Firstly, humans are complex, not just complicated; therefore, interaction with machines/computers has unintended consequences. As a result, the bar for safety in clinical AI has to be at least as high as that for autonomous vehicles, but with many more unknowns to deal with.
Secondly, medicine is complex and only partially understood, meaning that AI’s understanding may be as flawed as our own. As a result of the above, the data itself is often challenging to prepare, nearly always requiring clinical input to get it right, and this is time-consuming at a time when clinical resources are already over-stretched.
Other potential challenges include physical hardware constraints, high cloud-compute costs, lack of data access, lack of code/knowledge sharing, hidden bias and information governance, ethical risks, and regulatory barriers.

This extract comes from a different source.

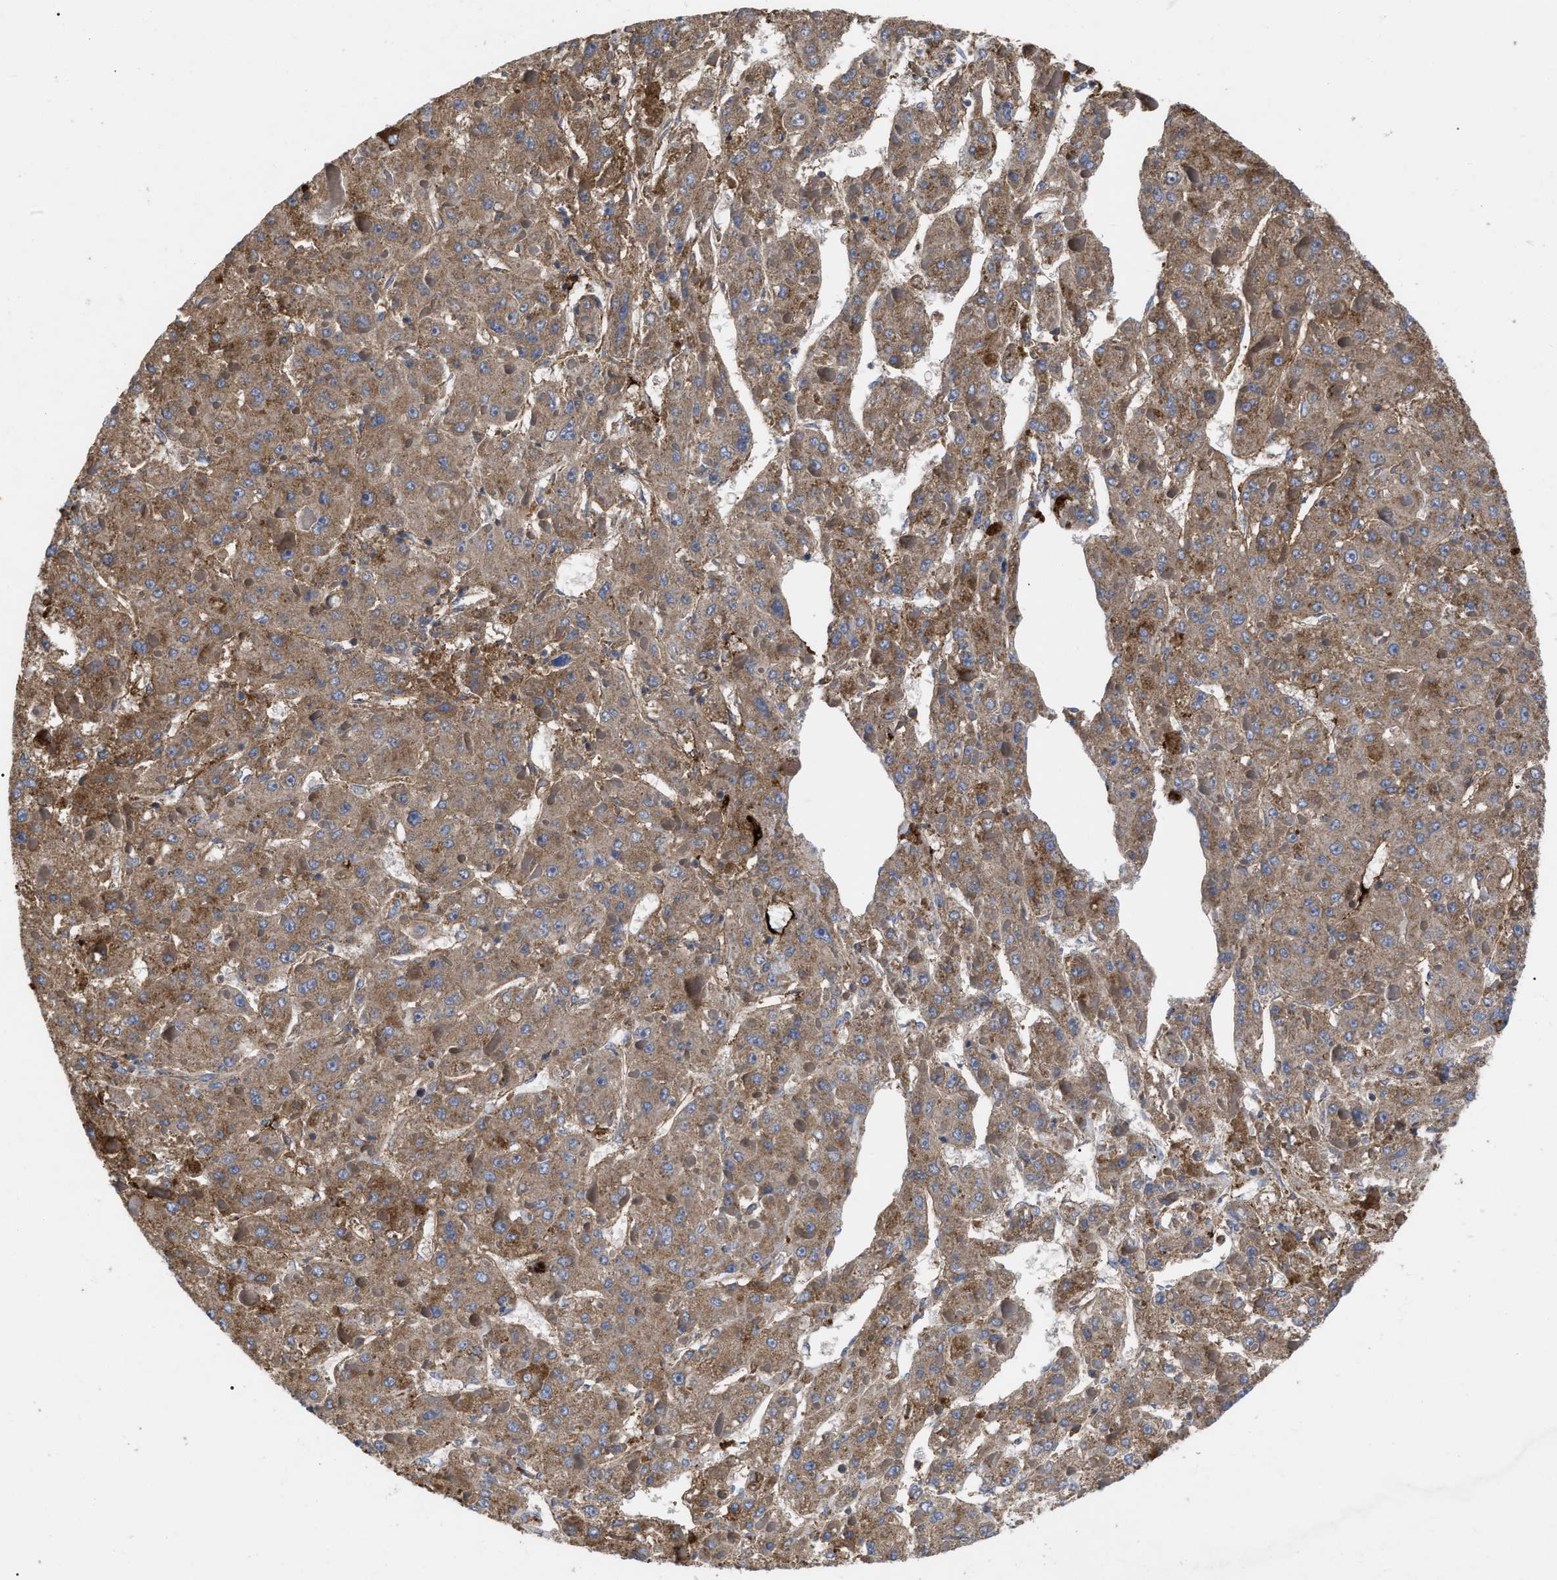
{"staining": {"intensity": "moderate", "quantity": ">75%", "location": "cytoplasmic/membranous"}, "tissue": "liver cancer", "cell_type": "Tumor cells", "image_type": "cancer", "snomed": [{"axis": "morphology", "description": "Carcinoma, Hepatocellular, NOS"}, {"axis": "topography", "description": "Liver"}], "caption": "A high-resolution histopathology image shows immunohistochemistry (IHC) staining of liver cancer, which exhibits moderate cytoplasmic/membranous staining in approximately >75% of tumor cells.", "gene": "FAM171A2", "patient": {"sex": "female", "age": 73}}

Additionally, most surveys suggest that around 95% of clinical staff are sceptical about clinical AI. These factors will all take time to address, and as a result, I take a very long view of this journey, which will take at least 20 years to play out and will require the utmost transparency and integrity to reach.
What do you hope to achieve in the SETT Data and AI theme?
I want to gently start changing the culture of UHS to make AI/machine learning part of life at the trust in a way that benefits patients and clinicians alike. This necessarily means being careful, deliberate and level-headed.
Initially, this will be in small ways, but these will grow into more comprehensive solutions over time. To achieve it, we must avoid corporate capture and become a beacon of open-source sharing. We must become a place of both learned and lived experience that attracts many talented people.
I will be happy if we can achieve co-development, maintain transparency, and deliver tangible benefits to patients and clinicians, which will scale across the NHS and internationally.
If I learned anything over the last three years at the trust, it is that legacy is left in people, not in things. The trust's values are: 1. Patients first, 2. Working together, and 3. Always improving. If I can lead a team embodying those values, then we should eventually get to the correct destination.